AI Dictionary
Advanced· ~2 min read#quantization#compression#inference

Quantization

Model compression

Storing model weights at lower precision (FP16 → INT8 → INT4) to shrink size, memory, and cost — with a small accuracy hit.

REDUCE PRECISION — SHRINK SIZE70B parameter model:FP32280 GBoriginalFP16140 GBINT870 GBINT435 GB8× smallerINT4 quant: 70B models on a laptop — with a small accuracy hit
Definition

A trained model's weights are usually stored as FP32 (32-bit floating-point). Quantization represents those numbers with fewer bits: FP16, INT8, INT4. Each weight goes from 32 bits to 4 = 8× less memory.

Method types: - PTQ (Post-Training Quantization): shrink weights after training. Fast but slight accuracy loss. - QAT (Quantization-Aware Training): teach the model during training to tolerate low precision. Better accuracy, more expensive. - GPTQ, AWQ, GGUF: practical algorithms / formats in production.

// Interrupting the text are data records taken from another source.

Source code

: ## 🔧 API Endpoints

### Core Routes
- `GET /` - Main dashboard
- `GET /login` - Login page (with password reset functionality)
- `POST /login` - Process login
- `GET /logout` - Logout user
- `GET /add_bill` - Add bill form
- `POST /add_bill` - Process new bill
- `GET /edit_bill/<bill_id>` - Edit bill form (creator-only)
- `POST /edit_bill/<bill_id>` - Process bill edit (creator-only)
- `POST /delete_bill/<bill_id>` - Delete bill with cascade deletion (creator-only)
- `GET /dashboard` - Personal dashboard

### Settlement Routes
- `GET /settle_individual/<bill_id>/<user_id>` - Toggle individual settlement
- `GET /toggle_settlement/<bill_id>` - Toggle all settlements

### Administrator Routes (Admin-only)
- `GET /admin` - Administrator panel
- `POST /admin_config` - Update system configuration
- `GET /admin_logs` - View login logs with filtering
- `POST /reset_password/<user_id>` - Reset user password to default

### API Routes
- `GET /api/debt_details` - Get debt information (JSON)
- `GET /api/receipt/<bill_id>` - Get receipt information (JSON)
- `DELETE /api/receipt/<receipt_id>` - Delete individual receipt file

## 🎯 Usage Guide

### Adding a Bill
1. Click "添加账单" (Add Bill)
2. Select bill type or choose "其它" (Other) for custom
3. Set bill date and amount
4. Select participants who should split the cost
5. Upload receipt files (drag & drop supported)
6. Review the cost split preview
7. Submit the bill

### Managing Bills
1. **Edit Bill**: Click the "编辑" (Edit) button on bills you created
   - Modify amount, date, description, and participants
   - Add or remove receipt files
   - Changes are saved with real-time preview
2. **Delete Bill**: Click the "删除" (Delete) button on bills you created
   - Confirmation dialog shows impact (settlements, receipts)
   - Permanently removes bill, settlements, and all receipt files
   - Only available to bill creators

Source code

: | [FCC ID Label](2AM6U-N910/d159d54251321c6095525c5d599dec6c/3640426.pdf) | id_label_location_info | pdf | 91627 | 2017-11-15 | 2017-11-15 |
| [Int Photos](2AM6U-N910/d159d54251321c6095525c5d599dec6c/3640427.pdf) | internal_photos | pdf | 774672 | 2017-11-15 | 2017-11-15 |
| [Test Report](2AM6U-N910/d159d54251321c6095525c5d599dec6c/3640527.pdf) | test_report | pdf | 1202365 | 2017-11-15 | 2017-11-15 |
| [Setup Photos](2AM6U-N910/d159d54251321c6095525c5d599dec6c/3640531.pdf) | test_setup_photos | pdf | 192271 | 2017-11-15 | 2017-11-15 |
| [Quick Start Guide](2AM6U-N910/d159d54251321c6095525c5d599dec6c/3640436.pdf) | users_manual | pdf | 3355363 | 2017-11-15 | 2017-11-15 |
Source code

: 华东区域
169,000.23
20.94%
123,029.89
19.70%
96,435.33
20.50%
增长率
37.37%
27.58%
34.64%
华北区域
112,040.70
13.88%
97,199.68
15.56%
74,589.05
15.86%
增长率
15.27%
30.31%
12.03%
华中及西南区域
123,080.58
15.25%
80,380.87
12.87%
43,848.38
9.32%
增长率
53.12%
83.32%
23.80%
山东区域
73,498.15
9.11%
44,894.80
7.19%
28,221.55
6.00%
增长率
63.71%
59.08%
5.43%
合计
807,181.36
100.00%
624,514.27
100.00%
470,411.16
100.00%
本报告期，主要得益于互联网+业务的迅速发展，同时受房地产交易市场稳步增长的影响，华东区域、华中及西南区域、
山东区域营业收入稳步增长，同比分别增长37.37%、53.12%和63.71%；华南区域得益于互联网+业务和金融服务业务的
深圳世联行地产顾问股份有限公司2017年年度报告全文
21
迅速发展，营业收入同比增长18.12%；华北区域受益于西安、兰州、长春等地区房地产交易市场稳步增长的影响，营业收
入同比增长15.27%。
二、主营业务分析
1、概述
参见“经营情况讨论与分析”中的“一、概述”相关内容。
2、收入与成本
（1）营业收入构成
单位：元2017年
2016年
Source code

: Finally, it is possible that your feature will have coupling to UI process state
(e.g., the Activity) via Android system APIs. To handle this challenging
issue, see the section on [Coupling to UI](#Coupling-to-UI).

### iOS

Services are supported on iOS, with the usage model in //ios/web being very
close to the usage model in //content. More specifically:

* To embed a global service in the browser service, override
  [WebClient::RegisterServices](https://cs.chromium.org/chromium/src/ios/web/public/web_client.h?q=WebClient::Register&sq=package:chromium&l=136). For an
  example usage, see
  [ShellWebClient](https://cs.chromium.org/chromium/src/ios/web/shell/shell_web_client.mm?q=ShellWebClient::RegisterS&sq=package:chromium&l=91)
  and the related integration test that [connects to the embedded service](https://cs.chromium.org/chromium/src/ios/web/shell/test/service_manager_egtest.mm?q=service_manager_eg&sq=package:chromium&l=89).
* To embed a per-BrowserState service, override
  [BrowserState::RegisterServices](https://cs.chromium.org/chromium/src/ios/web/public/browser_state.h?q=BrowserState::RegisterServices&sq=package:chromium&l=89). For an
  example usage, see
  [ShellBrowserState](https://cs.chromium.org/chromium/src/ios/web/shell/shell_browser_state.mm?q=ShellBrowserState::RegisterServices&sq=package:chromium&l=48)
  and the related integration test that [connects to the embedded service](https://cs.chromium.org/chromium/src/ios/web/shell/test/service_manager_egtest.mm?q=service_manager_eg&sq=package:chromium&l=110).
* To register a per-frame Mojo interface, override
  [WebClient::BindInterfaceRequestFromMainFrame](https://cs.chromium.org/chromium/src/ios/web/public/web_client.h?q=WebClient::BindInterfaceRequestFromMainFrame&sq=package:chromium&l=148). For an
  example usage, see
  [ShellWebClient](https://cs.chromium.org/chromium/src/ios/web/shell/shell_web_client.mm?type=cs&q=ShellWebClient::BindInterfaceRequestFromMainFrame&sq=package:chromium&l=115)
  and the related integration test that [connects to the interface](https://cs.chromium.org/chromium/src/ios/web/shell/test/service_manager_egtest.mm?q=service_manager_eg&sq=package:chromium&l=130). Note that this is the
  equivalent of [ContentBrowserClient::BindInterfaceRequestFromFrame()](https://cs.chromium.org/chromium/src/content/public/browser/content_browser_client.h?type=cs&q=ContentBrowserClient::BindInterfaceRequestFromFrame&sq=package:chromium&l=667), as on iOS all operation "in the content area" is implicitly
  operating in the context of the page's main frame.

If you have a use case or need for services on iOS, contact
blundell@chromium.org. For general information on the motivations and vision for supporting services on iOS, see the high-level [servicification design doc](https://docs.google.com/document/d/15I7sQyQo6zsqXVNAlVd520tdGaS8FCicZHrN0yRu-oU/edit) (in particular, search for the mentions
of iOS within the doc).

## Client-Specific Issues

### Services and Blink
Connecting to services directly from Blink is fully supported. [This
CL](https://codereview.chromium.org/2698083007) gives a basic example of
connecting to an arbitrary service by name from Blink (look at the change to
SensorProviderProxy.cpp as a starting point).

Result: a 70B Llama can run on a consumer GPU (24 GB VRAM). Or you can run a 7B on a phone. Typical accuracy loss is ~1-2% at INT8, ~3-5% at INT4 — usually acceptable.

Analogy

Like dropping a photo from 24-bit to 8-bit color. 256 colors instead of 16M. The picture is still recognizable, with slight detail loss. Quantization works the same way: weight precision drops but the model's "picture" mostly survives.

Real-world example

You want to run Llama-3-70B on your laptop. FP16 needs 140 GB VRAM — impossible. Solution:

1. Convert the model to GGUF with llama.cpp, Q4_K_M (4-bit) quantize: file size 140 GB → 40 GB. 2. M2 Max MacBook with 36 GB unified memory can run it. 3. Inference speed: ~12 tokens/sec (close to human reading rate). 4. Accuracy loss: 3-4%, unnoticeable for most tasks.

Pre-2023 a 70B at home was impossible; today quantization makes it standard practice. Every popular model on Hugging Face has GGUF/AWQ variants ready.

When to use
  • Running big models on limited VRAM/GPU budget
  • Edge deployment (phone, embedded, browser)
  • Cutting inference cost (cloud GPU hours are pricey)
  • Fitting more concurrent users on the same GPU
When not to use
  • High-stakes domains (medical diagnosis, financial analysis) — small accuracy hit is costly
  • For training — quantization is for inference, not training
  • Very small models (~1-3B) — overhead not worth the savings
  • Edge cases (long context, multilingual) — quantized models can drop noticeably
Common pitfalls

Hard to measure accuracy loss

General benchmarks (MMLU, HumanEval) show small drops, but your specific use case may degrade more. Always test on your own eval set.

Don't quantize all layers the same

Mixed precision: some layers (attention output) at FP16, others INT4. AWQ, GPTQ do this automatically. Naive 'INT4 everywhere' yields poor quality.

Format/tool incompatibility

GGUF (llama.cpp), GPTQ (Hugging Face), AWQ, EXL2 — different frameworks use different formats. Verify which format your serving stack supports before committing.